There they are on the home page of Hystersisters.com: five attractive women, all dressed in white and smiling broadly. Why are these women so happy? They've had a hysterectomy--and obviously enjoyed it!
Yes, if you believe the claims on both Hystersisters and Hysterectomyresources.com, having your uterus removed--and likely your ovaries as well--can not only be anxiety-free but also a happy, happy experience.
If you do believe that, as we say in New York, there's a bridge in Brooklyn we'd like to sell you.
Selling, of course, is what both these websites are about. Selling you not on the idea that most hysterectomies--as many as 90%--can and should be avoided because they are so damaging to women's health. No, not that.

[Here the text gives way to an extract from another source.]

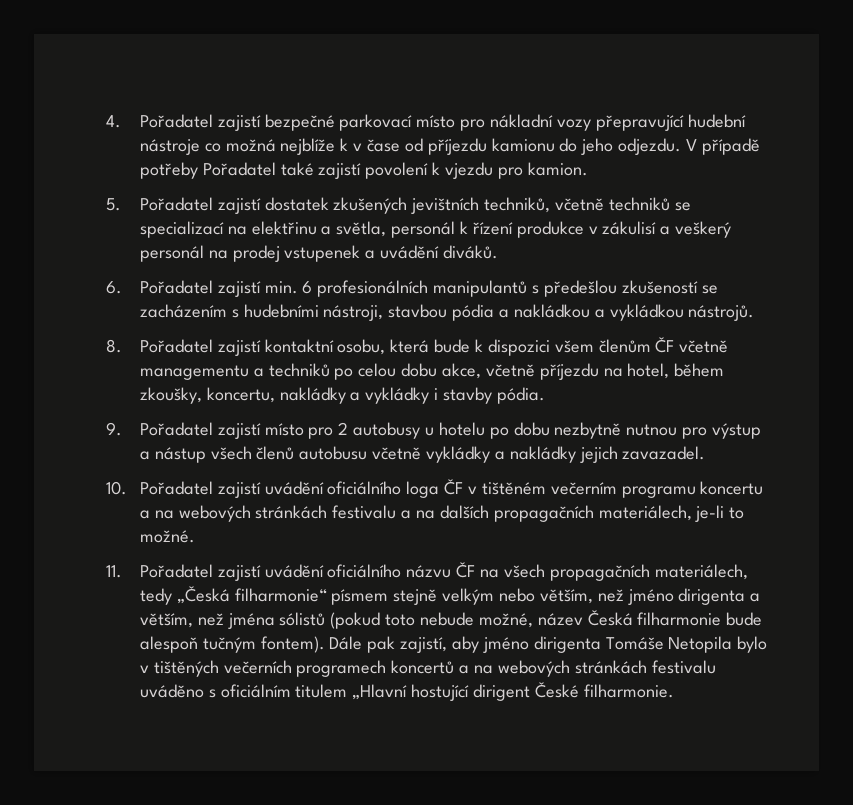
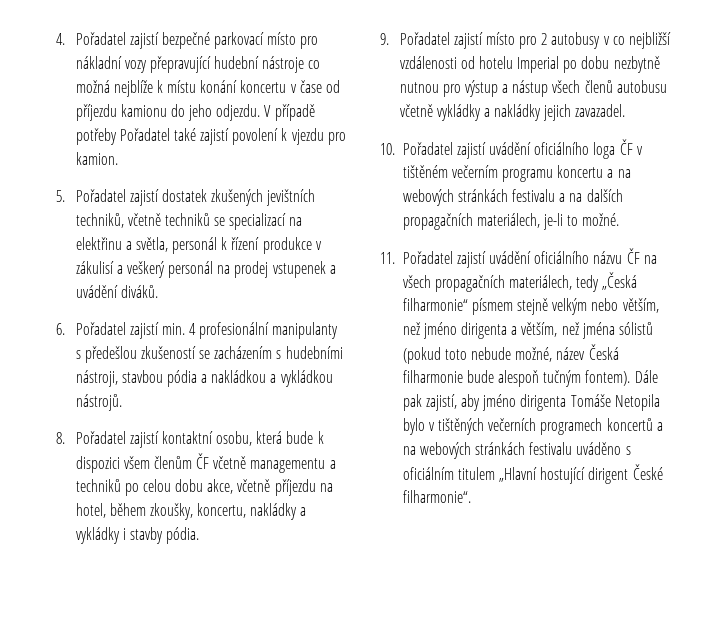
(349, 144) none -> [167,80,287,93] místu konání koncertu
[302,280,528,297] 6 profesionálních manipulantů -> [189,322,339,339] 4 profesionální manipulanty
[425,422,485,436] u hotelu -> [603,32,671,49] [399,56,560,73] v co nejbližší vzdálenosti od hotelu Imperial
[583,684,674,698] filharmonie. -> [402,490,471,503] filharmonie“.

Instead, both websites are trying to sell you on a different type of hysterectomy, and preferably, in the case of Hystersisters, one done with the daVinci robotic system.
The convenient Find-a-Doctor feature on that website is sponsored by...you guessed it, daVinci!
Intuitive Surgical, Inc., the company that makes the daVinci systems, is bullish on its future. The company's investor relations website reports that for the first half of 2010 revenue was up 49% from the first half of last year to $679 million.
This company's intensive public relations and advertising campaign--I've seen their press releases turned into glowing news stories by naive reporters in several newspapers--is all about getting hospitals to buy the robotic systems for a sweet $1 million to $2.3 million each.
And the revenue stream just goes on from there. Annual service agreement: between $100,000 and $180,000. Disposable instruments and accessories for each procedure: between $1,300 and $2,200.
Is it any wonder that medical costs in this country are impoverishing us?
The websites are a fabulously clever way of putting pressure on doctors and hospitals to buy the systems.
Women who've been told they need/should have a hysterectomy run to their computers for information.
And what they find at Hystersisters is designed to prompt them to ask their doctors--themselves getting pitched by Intuitive sales people--if they use the robotic systems. It's push-pull marketing at its best.
But pushing daVinci isn't the only thing wrong with these two websites, as I'll explain in my next blog in a few days.
In the meantime, any women who's considering a hysterectomy should go to the HERS Foundation website to get the cold, hard facts about the serious health problems and loss of sexuality that the surgery too often brings about.